Problem description - Copy down the listing below exactly. Do not include pictures.

Data for processing -
□ □ □ □ □ □ □

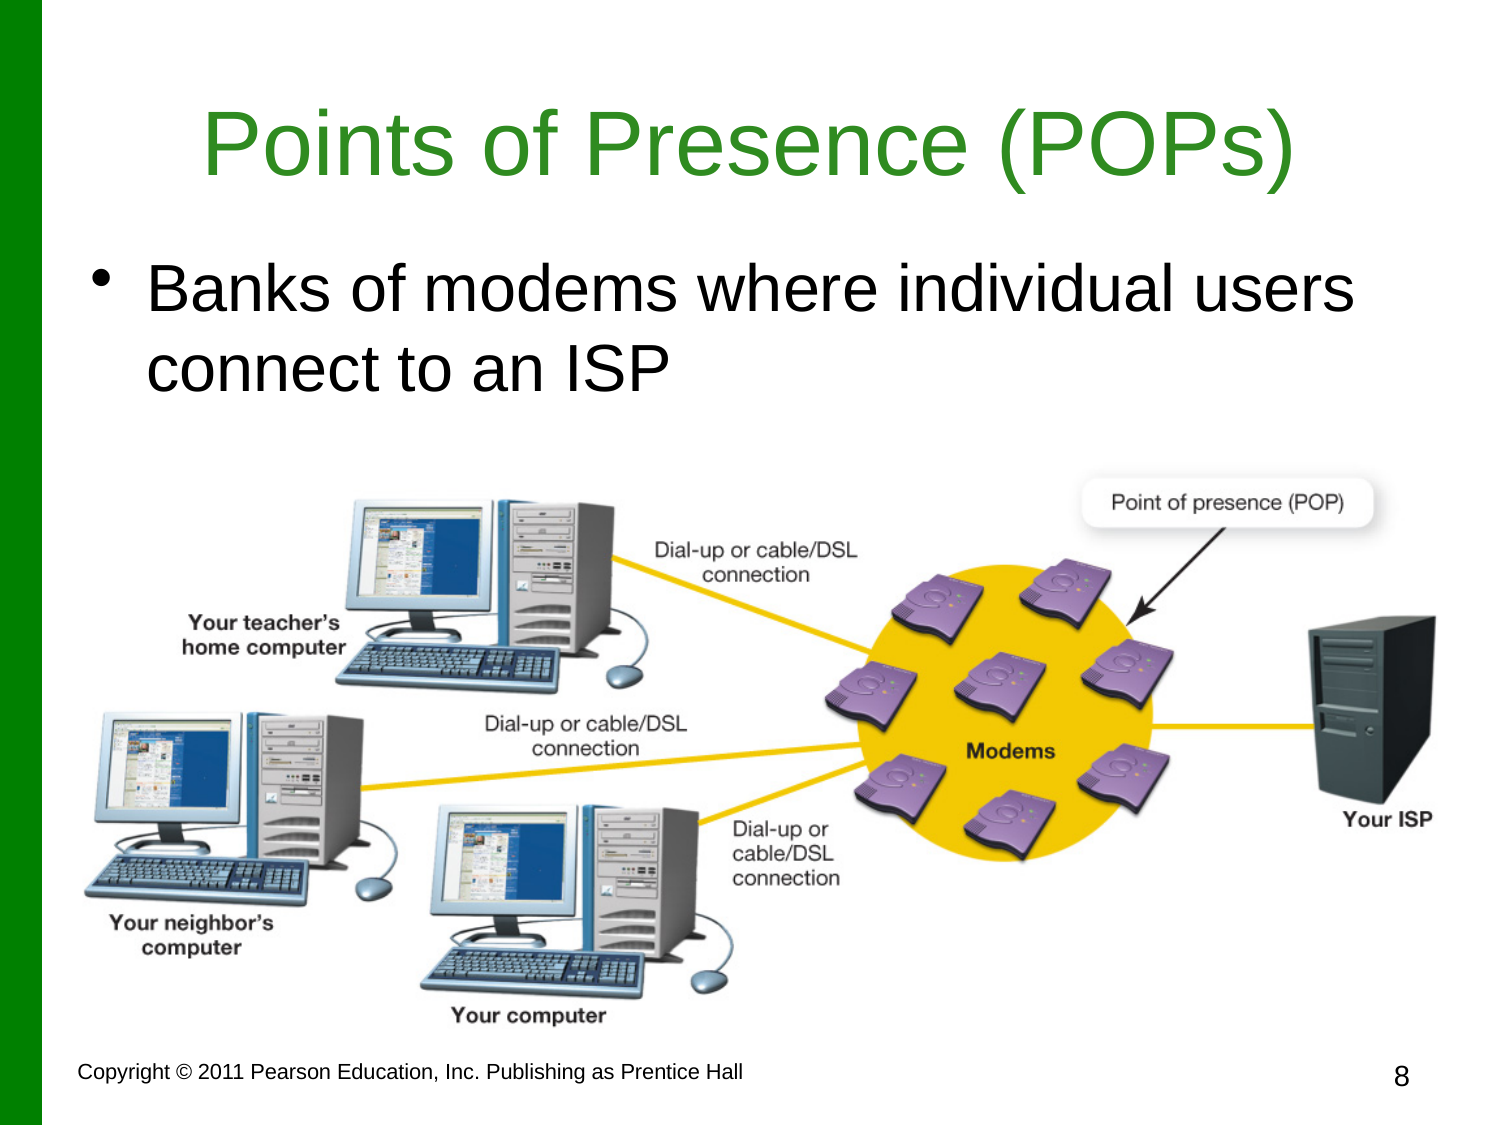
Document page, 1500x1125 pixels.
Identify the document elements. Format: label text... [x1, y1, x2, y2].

title Points of Presence (POPs) [74, 44, 1426, 233]
picture [62, 458, 1480, 1030]
list Banks of modems where individual users connect to an ISP [74, 237, 1426, 456]
slide_number 8 [1074, 1049, 1426, 1103]
footer Copyright © 2011 Pearson Education, Inc. Publishing as Prentice Hall [62, 1049, 988, 1103]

□ □ □ □ □ □ □

Response -
Document page, 1500x1125 pixels.
Identify the document elements. Format: label text... [x1, y1, x2, y2].

title Points of Presence (POPs) [74, 44, 1426, 233]
picture [62, 458, 1480, 1030]
list Banks of modems where individual users connect to an ISP [74, 237, 1426, 456]
slide_number 8 [1074, 1049, 1426, 1103]
footer Copyright © 2011 Pearson Education, Inc. Publishing as Prentice Hall [62, 1049, 988, 1103]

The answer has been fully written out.